Di sisi lain, kata dia, penggunaan KTP yang tidak mengacu pada Kartu Keluarga (KK) juga berpotensi menimbulkan gaduh karena volume yang ditetapkan cukup besar, yakni 10 kg/KTP per hari.

Hal ini bisa mendorong penimbunan dan alokasi di setiap titik itu habis dalam waktu singkat, sehingga tidak banyak bisa mendapatkan.

"Bisa saja terjadi karena selisih harga dengan minyak goreng kemasan masih cukup tinggi," ucap dia.

Deddy menilai cara terbaik adalah dengan membuat rantai distribusi yang benar dan memastikan pasokan lancar, sesuai kebutuhan di setiap daerah dengan harga sesuai Harga Eceran Tertinggi (HET). Terlebih, pasokan minyak goreng saat ini sudah melimpah.

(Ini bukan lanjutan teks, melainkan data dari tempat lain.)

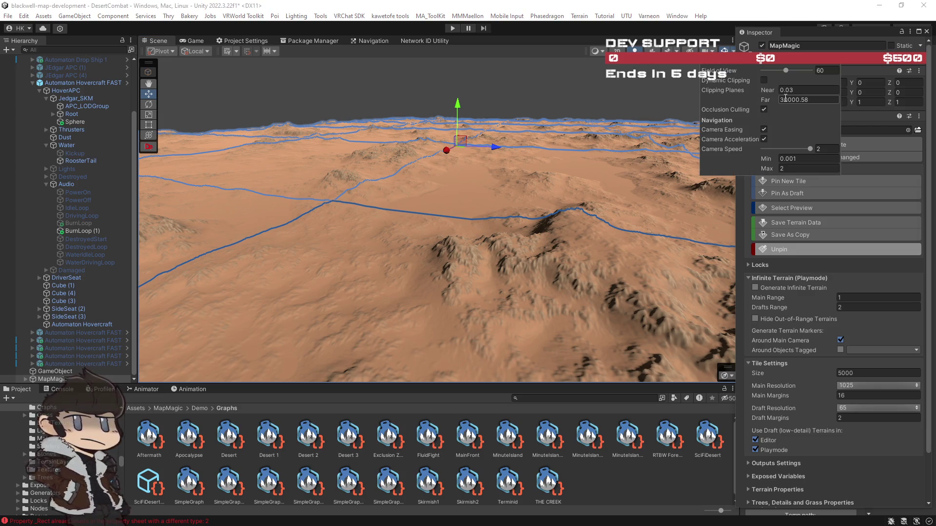
text(5)
mouse_move(487, 176)
mouse_down()
mouse_move(439, 194)
mouse_move(445, 184)
mouse_move(263, 153)
mouse_move(490, 177)
mouse_move(380, 189)
mouse_up()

"Saat ini yang terpenting adalah membanjiri pasar domestik dan memperlancar proses ekspor agar mekanisme pasar bekerja. Hal ini akan mendorong keseimbangan supply dan demand serta mendorong harga turun secara wajar," jelas Deddy.

 


Penurunan Harga Sawit

Pedagang memasukan minyak goreng curah ke plastik di Pasar Senen, Jakarta, Selasa (31/5/2022). Kementerian Perindustrian mencabut subsidi minyak goreng curah kepada pelaku usaha mulai Selasa (31/5/2022). (Liputan6.com/Herman Zakharia)

Deddy berharap pemerintah berpikir secara sistemik dan menata ekosistem sawit dan minyak goreng secara fundamental, tidak selalu berpikir ad hoc dan parsial.

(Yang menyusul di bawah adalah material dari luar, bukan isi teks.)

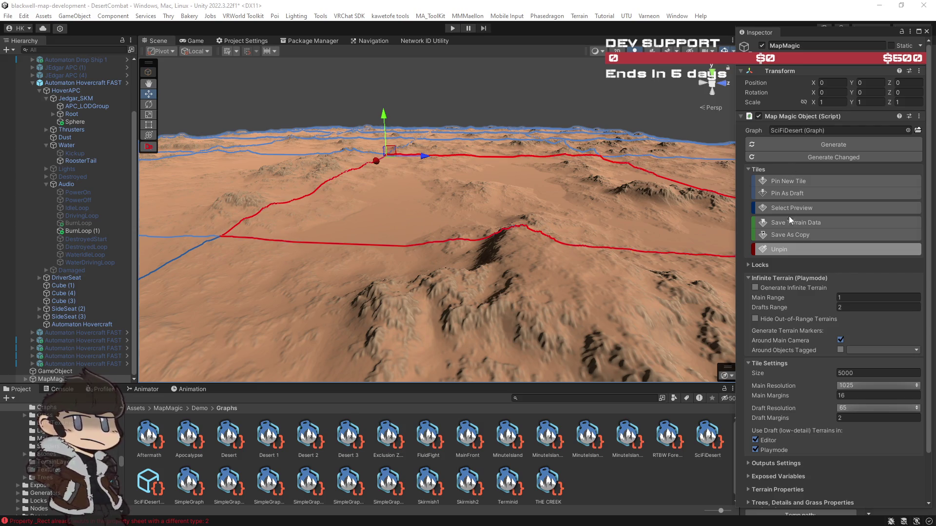
click(808, 253)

Saat ini kerugian dialami semua pihak, terutama pelaku perkebunan skala sedang dan petani sawit rakyat. Tidak ada yang mendapat keuntungan dari kekacauan ini selain mafia migor.

Deddy menyebut saat ini petani kecil sedang menderita sebab harga buah sawit sudah terhempas hingga Rp400/kg dari harga keekonomian yang wajar sebesar Rp2.156/kg akibat tangki penyimpanan yang sudah melebihi kapasitas.

Seharusnya, dia menuturkan dengan harga minyak sawit yang sudah menyentuh Rp5.138/kg, harga minyak goreng curah berada jauh dibawah HET, yaitu di kisaran Rp12.156/kg atau sekitar Rp11.200/liter, kata Deddy.

"Terus terang saya tidak mengerti cara berpikir Pak Luhut dan Pak Mendag,” tutup Deddy.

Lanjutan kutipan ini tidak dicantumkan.